VDiscover is a tool designed to train a vulnerability detection predictor. Given a vulnerability discovery procedure and a large enough number of training testcases, it extracts lightweight features to predict which testcases are potentially vulnerable. This repository contains an improved version of a proof-of-concept used to show experimental results in our technical report (available here).
VDiscover aims to be used when there is a large amount of testcases to analyze using a costly vulnerability detection procedure. It can be trained to provide a quick prioritization of testcases. The extraction of features to perform a prediction is designed to be scalable. Nevertheless, this implementation is not particularly optimized so it should easy to improve the performance of it.
- Python 2.7
- binutils
- python-ptrace
- scikit-learn for training/testing
- matplotlib for visualization (very experimental, optional)
- keras for convolutional clustering (very experimental, optional)
Before starting, it is recommended to manually install binutils, scikit-learn and setuptools (to perform a local installation). Then we can execute:
git clone https://github.com/CIFASIS/VDiscover.git
cd VDiscover
python setup.py install --user
By default, the local installation of the command line utilities of VDiscover is performed inside ~/.local/bin, so it is recommended to add this directory into the PATH variable. Our tool is composed by two main components:
- fextractor: to extract dynamic and static features from test cases.
- vpredictor: to train a new vulnerability prediction model or predict using a previously trained one. It can be used to cluster and visualize a set of test cases.
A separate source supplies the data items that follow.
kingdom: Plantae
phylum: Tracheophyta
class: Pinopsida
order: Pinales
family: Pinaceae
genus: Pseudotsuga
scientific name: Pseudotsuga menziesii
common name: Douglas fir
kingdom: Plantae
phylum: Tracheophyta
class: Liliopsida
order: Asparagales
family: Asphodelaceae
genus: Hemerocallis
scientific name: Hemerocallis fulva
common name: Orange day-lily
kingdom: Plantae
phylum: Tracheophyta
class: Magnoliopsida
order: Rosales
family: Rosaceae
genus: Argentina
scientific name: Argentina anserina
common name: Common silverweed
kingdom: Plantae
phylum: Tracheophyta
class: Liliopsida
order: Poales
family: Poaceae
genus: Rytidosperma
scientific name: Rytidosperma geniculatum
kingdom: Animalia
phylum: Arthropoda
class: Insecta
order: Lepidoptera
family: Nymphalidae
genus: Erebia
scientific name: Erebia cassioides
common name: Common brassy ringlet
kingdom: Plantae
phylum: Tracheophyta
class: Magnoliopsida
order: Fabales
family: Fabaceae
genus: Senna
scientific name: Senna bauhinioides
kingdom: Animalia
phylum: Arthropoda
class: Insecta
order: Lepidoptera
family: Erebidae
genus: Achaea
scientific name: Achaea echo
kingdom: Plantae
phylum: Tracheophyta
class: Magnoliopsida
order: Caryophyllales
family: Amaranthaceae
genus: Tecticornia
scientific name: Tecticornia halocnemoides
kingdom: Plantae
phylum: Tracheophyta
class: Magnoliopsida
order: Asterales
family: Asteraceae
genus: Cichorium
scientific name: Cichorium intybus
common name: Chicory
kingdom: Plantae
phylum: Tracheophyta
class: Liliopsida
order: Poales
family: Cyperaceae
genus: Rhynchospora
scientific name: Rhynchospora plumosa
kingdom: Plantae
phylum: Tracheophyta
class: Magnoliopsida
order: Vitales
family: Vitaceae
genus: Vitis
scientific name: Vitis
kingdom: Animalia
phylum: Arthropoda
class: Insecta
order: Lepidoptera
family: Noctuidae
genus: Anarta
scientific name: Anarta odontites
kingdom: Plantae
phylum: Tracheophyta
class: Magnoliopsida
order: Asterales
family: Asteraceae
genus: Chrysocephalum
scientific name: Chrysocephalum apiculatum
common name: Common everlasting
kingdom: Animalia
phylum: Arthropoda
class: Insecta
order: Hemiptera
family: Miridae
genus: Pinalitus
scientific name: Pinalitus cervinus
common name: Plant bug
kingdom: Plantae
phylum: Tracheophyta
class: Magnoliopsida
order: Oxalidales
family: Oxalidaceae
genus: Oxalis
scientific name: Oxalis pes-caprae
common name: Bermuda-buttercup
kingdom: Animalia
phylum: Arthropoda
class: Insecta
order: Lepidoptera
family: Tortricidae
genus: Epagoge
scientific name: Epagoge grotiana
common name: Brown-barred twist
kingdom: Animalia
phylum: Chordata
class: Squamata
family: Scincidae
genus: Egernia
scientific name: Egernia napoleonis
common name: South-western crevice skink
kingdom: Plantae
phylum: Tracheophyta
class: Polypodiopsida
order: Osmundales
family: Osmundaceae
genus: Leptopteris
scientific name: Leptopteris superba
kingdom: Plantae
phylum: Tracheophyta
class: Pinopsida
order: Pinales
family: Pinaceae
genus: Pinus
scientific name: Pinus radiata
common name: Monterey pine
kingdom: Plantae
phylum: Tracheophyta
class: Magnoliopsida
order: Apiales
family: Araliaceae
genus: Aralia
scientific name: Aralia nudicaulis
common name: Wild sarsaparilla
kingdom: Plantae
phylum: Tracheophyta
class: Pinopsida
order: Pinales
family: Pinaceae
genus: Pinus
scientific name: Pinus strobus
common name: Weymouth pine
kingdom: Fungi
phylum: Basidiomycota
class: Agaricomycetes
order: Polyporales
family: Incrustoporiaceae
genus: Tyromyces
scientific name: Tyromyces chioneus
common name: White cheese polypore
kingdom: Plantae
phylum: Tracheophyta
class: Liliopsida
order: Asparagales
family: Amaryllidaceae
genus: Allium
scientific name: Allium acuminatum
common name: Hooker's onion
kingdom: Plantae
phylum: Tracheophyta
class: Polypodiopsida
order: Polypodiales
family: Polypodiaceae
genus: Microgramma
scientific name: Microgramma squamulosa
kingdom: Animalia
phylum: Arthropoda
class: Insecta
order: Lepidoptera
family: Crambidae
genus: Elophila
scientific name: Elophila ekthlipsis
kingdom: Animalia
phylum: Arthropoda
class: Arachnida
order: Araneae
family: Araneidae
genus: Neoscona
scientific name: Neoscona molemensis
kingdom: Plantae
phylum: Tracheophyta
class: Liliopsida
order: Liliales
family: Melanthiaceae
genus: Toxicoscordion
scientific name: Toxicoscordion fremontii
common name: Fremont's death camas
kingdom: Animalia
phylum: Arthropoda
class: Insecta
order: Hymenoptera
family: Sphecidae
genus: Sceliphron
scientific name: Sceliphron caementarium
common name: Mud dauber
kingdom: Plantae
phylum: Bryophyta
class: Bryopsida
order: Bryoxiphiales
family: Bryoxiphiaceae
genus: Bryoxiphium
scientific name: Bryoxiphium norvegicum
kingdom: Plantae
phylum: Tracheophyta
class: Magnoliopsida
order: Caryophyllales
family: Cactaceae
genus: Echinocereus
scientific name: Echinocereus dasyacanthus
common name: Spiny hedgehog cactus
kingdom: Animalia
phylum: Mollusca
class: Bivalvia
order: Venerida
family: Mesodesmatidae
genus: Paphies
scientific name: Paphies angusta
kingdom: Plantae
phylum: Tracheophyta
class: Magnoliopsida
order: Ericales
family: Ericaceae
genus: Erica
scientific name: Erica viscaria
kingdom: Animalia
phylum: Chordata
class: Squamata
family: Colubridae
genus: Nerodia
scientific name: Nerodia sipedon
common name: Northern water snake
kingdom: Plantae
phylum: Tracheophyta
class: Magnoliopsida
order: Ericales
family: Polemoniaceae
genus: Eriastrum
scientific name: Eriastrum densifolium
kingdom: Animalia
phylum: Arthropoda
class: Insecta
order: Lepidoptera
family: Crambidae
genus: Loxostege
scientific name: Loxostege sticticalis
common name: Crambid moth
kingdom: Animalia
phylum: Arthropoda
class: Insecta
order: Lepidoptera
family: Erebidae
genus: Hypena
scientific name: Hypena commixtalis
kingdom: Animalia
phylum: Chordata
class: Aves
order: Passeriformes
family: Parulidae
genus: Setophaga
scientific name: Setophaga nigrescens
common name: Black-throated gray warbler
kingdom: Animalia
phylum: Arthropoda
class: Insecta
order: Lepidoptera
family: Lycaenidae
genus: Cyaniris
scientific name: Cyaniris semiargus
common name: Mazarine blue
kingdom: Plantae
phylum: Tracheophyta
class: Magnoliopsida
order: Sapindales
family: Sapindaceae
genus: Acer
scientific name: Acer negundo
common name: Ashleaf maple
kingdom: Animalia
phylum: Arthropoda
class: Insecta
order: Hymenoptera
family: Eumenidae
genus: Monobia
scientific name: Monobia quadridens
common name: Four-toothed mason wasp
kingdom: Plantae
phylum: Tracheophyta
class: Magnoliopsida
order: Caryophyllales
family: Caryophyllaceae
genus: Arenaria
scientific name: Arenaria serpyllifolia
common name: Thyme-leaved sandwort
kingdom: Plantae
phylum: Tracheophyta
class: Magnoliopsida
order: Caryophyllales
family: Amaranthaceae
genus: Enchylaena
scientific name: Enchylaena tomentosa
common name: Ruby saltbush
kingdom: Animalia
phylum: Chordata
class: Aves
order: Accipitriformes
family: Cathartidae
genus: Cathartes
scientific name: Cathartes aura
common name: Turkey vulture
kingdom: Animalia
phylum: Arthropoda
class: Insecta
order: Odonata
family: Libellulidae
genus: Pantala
Some examples of testcases of very popular programs (grep, gzip, bc, ..) can be found in examples/testcases. For example, to extract raw dynamic features from an execution of bc:
fextractor --dynamic bc
And the resulted extracted features are:
/usr/bin/bc isatty:0=Num32B0 isatty:0=Num32B8 setvbuf:0=Ptr32 setvbuf:1=NPtr32 setvbuf:2=Num32B8 setvbuf:3=Num32B0 ...
This raw data can be used to train a new vulnerability prediction model or predict using a previously trained one. Additionally, more detailed (but outdated) documentation is available here.